DATA LISTING —

-.-.-

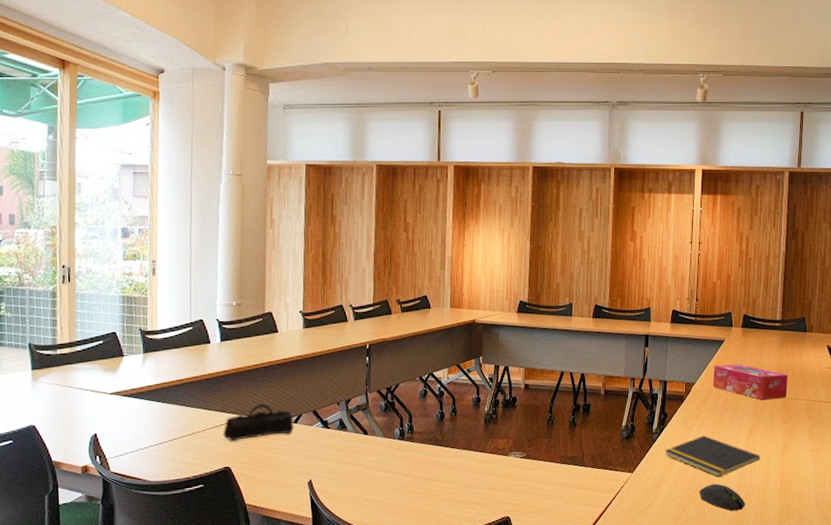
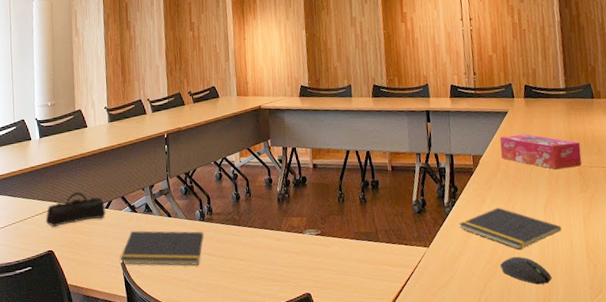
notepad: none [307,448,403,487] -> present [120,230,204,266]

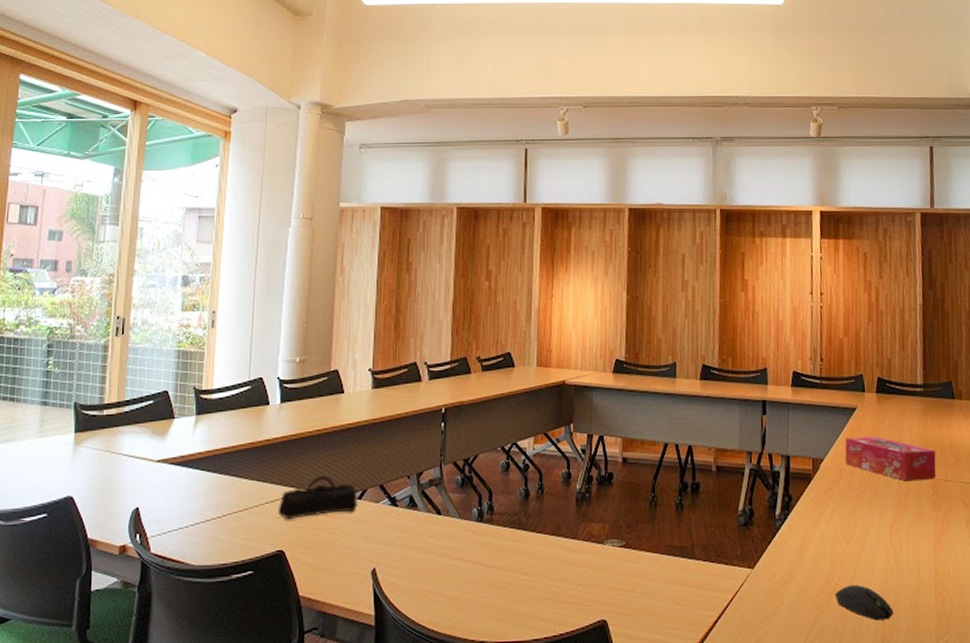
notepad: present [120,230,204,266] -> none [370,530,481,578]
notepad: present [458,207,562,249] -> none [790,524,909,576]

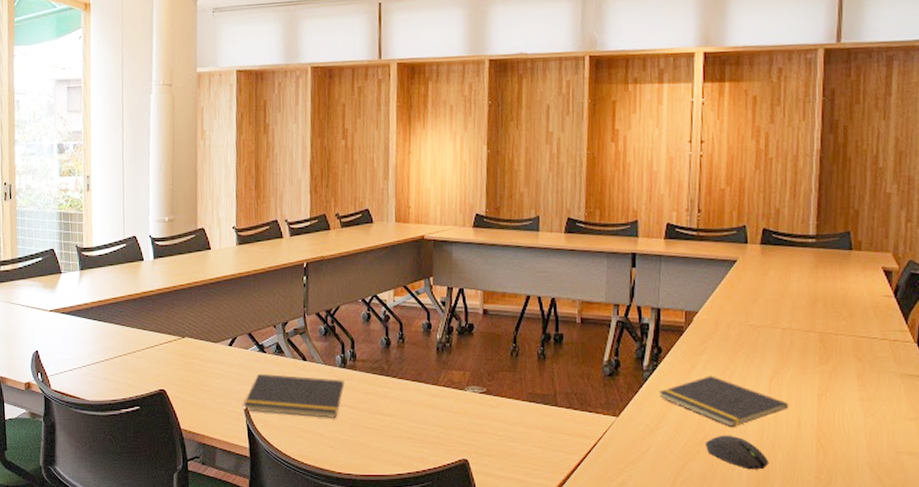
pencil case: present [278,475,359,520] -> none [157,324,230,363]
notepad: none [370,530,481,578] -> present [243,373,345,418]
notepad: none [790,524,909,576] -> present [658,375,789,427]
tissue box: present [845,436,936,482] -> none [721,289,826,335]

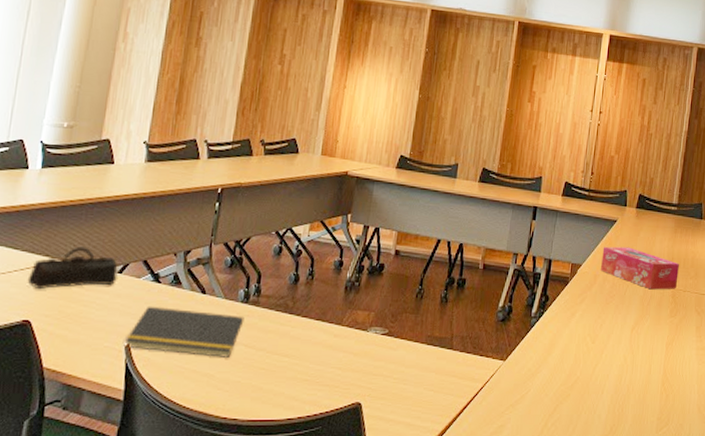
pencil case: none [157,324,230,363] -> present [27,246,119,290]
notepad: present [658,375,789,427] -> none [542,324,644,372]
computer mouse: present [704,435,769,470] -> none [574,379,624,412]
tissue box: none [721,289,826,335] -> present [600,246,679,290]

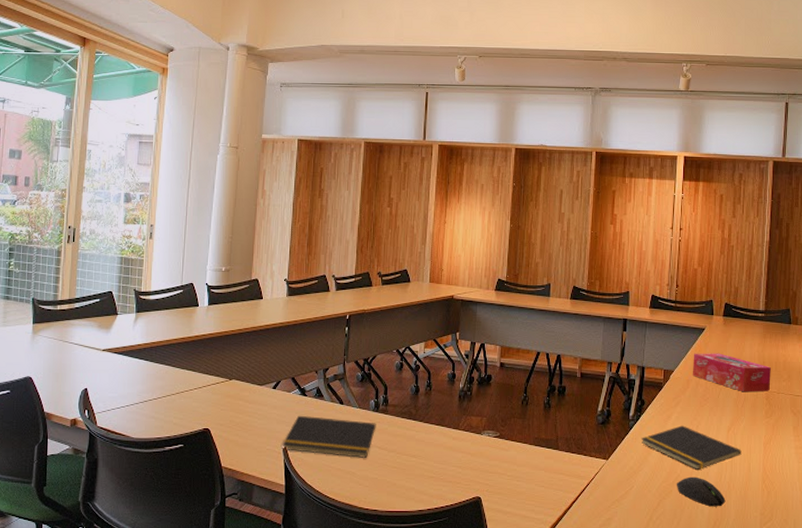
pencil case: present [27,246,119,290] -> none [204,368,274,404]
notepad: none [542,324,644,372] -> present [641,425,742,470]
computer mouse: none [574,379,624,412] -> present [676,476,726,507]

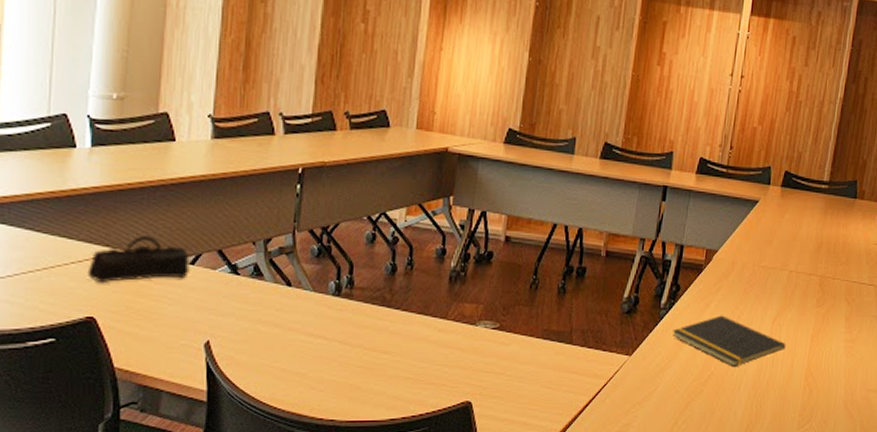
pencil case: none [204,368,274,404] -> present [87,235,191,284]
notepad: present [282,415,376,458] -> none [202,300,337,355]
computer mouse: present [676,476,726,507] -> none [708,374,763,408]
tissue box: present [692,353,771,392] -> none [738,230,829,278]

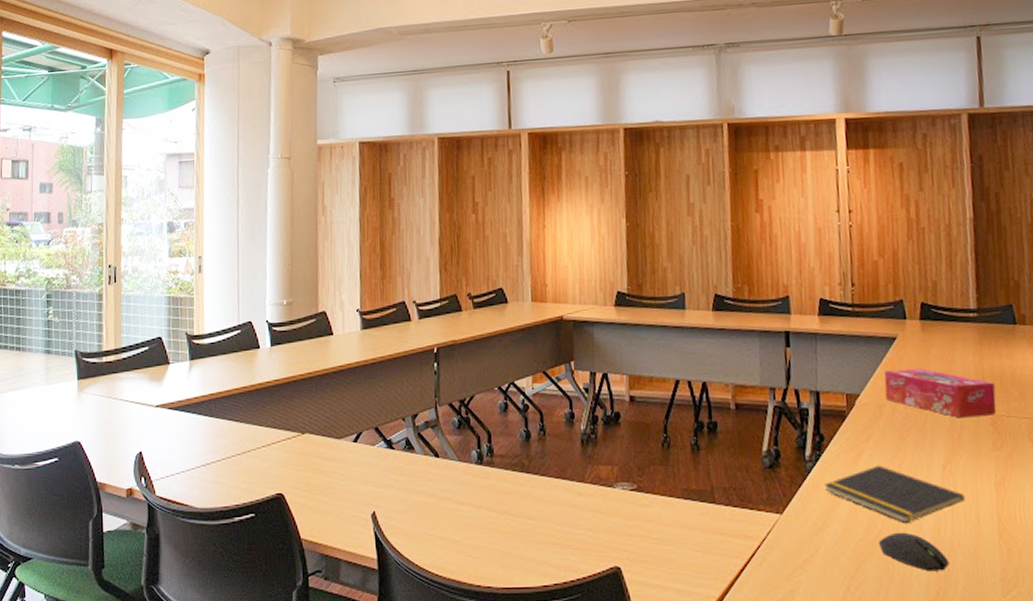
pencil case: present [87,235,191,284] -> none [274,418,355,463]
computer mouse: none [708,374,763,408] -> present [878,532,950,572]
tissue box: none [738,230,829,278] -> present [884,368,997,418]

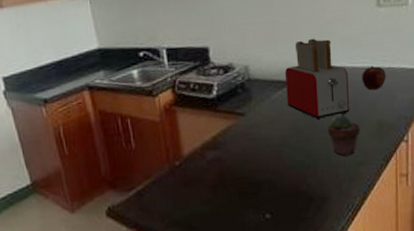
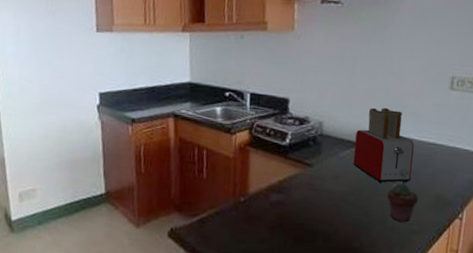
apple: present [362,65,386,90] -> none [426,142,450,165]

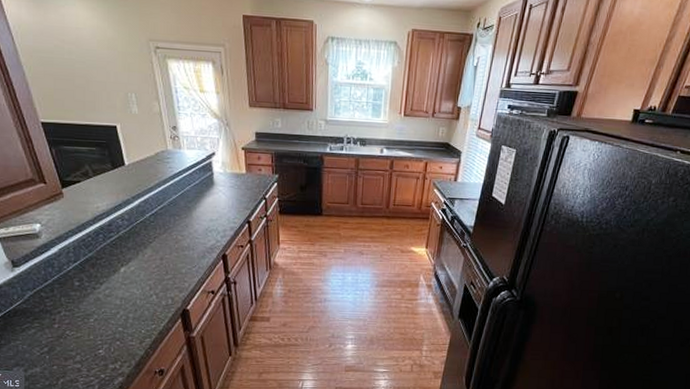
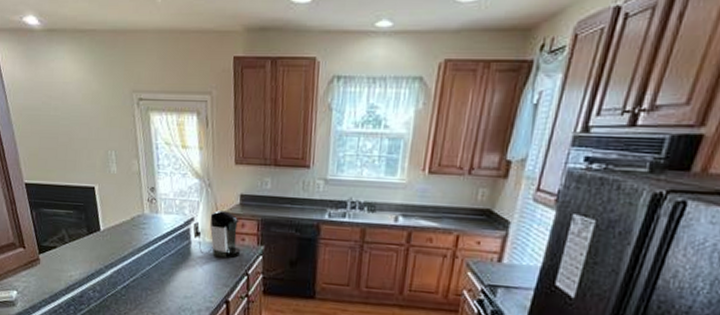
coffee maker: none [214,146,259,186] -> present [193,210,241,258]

-.-.-

TASK —
The answer should contain all the material above, copied exactly, and no images.

ANSWER BOX —
notepad: none [307,448,403,487] -> present [120,230,204,266]

notepad: present [120,230,204,266] -> none [370,530,481,578]
notepad: present [458,207,562,249] -> none [790,524,909,576]

pencil case: present [278,475,359,520] -> none [157,324,230,363]
notepad: none [370,530,481,578] -> present [243,373,345,418]
notepad: none [790,524,909,576] -> present [658,375,789,427]
tissue box: present [845,436,936,482] -> none [721,289,826,335]

pencil case: none [157,324,230,363] -> present [27,246,119,290]
notepad: present [658,375,789,427] -> none [542,324,644,372]
computer mouse: present [704,435,769,470] -> none [574,379,624,412]
tissue box: none [721,289,826,335] -> present [600,246,679,290]

pencil case: present [27,246,119,290] -> none [204,368,274,404]
notepad: none [542,324,644,372] -> present [641,425,742,470]
computer mouse: none [574,379,624,412] -> present [676,476,726,507]

pencil case: none [204,368,274,404] -> present [87,235,191,284]
notepad: present [282,415,376,458] -> none [202,300,337,355]
computer mouse: present [676,476,726,507] -> none [708,374,763,408]
tissue box: present [692,353,771,392] -> none [738,230,829,278]

pencil case: present [87,235,191,284] -> none [274,418,355,463]
computer mouse: none [708,374,763,408] -> present [878,532,950,572]
tissue box: none [738,230,829,278] -> present [884,368,997,418]

apple: present [362,65,386,90] -> none [426,142,450,165]

coffee maker: none [214,146,259,186] -> present [193,210,241,258]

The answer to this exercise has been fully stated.